◆ What the task requires
Lines holding the word "that" are the ones to copy from the data below.

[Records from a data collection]
################

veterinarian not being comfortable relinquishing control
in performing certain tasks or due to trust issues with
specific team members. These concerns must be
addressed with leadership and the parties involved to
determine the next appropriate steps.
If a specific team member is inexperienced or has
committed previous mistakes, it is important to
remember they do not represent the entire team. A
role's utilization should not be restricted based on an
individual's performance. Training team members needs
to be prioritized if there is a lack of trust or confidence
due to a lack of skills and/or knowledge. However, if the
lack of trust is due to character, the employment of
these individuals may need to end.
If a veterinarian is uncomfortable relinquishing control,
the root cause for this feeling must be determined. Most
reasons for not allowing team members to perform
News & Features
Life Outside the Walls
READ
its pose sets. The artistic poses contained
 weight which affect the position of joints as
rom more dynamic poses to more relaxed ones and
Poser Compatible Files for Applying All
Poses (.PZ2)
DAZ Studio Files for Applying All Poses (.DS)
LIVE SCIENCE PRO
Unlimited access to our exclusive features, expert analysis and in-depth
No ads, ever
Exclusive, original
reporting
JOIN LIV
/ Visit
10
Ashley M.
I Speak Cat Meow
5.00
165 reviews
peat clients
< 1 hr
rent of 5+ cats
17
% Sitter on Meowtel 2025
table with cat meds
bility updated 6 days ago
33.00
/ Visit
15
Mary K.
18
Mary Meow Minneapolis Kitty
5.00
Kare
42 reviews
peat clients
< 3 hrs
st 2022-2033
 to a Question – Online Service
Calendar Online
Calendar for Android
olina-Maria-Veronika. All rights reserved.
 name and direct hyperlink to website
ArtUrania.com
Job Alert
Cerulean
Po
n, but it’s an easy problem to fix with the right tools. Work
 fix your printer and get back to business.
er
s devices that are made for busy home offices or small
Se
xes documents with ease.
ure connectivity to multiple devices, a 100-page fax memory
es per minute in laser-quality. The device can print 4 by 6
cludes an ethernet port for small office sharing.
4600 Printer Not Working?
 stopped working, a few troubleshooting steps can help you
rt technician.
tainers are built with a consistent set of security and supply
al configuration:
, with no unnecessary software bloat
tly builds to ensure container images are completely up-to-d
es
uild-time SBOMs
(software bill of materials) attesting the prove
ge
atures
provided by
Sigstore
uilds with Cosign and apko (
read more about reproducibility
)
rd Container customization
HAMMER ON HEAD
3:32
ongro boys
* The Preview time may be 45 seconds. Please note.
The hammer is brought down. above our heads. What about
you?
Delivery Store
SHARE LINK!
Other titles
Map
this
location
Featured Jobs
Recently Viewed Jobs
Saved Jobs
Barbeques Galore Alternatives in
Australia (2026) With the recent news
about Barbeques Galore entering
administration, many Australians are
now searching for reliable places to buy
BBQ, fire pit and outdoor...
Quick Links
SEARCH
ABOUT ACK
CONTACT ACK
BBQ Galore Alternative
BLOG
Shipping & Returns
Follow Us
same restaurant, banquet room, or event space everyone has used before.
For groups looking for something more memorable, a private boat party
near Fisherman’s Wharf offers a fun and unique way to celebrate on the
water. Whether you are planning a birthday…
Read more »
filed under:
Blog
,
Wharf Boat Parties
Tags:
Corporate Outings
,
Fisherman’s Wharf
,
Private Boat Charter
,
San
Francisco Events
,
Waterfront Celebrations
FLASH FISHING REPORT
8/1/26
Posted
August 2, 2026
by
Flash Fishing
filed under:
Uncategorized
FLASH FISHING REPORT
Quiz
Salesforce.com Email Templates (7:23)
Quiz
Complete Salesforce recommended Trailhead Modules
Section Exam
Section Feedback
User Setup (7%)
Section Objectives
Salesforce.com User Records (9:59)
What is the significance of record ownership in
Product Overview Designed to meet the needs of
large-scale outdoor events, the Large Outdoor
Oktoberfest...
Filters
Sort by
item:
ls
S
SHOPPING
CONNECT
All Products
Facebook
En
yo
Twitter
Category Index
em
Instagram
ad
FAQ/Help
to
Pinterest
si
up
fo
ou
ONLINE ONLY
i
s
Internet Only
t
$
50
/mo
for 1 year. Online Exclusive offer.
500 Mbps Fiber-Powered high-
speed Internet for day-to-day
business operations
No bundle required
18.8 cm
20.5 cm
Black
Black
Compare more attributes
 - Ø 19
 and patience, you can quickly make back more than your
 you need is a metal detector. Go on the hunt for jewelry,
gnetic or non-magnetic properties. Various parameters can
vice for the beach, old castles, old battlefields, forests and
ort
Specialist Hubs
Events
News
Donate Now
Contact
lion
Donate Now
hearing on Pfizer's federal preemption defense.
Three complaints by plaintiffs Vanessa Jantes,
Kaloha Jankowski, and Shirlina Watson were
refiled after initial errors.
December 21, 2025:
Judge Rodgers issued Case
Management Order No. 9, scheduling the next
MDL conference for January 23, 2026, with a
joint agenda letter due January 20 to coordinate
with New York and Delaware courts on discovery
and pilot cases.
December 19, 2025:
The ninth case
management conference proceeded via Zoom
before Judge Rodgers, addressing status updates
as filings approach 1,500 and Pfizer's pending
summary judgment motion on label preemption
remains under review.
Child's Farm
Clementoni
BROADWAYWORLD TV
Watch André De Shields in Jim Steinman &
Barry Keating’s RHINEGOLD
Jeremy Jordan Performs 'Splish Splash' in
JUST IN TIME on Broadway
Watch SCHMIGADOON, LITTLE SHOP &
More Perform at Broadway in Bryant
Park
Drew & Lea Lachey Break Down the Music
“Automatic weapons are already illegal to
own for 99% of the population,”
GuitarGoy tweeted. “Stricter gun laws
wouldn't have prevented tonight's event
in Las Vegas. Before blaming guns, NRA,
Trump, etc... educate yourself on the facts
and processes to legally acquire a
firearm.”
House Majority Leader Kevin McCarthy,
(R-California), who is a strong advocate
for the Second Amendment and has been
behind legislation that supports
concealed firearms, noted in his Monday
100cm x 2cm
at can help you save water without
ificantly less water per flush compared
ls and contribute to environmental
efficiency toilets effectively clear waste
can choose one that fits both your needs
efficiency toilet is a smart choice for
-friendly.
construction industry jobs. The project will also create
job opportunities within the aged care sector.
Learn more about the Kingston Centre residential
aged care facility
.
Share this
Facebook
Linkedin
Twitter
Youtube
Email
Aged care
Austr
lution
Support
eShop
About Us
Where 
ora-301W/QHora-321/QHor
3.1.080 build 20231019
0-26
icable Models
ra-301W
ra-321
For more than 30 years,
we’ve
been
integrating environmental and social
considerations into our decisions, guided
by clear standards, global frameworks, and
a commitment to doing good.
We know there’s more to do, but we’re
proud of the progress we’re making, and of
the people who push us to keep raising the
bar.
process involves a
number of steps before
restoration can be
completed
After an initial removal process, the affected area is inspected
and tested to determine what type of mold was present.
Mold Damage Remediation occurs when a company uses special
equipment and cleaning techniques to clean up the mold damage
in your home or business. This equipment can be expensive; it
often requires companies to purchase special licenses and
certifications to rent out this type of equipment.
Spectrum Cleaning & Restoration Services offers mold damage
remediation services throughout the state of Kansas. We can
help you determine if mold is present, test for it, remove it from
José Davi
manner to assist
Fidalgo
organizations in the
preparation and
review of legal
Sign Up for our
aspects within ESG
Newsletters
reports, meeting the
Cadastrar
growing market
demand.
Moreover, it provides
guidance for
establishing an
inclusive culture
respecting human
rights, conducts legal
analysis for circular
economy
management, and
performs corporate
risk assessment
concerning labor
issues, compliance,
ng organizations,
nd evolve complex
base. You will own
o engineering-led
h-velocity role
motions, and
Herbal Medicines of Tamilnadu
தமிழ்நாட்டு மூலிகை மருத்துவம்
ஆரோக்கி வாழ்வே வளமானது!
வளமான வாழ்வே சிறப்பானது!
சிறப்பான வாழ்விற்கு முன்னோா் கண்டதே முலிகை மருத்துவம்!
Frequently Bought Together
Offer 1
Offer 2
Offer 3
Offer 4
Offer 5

################

◆ Result for this exercise
s devices that are made for busy home offices or small
behind legislation that supports
can choose one that fits both your needs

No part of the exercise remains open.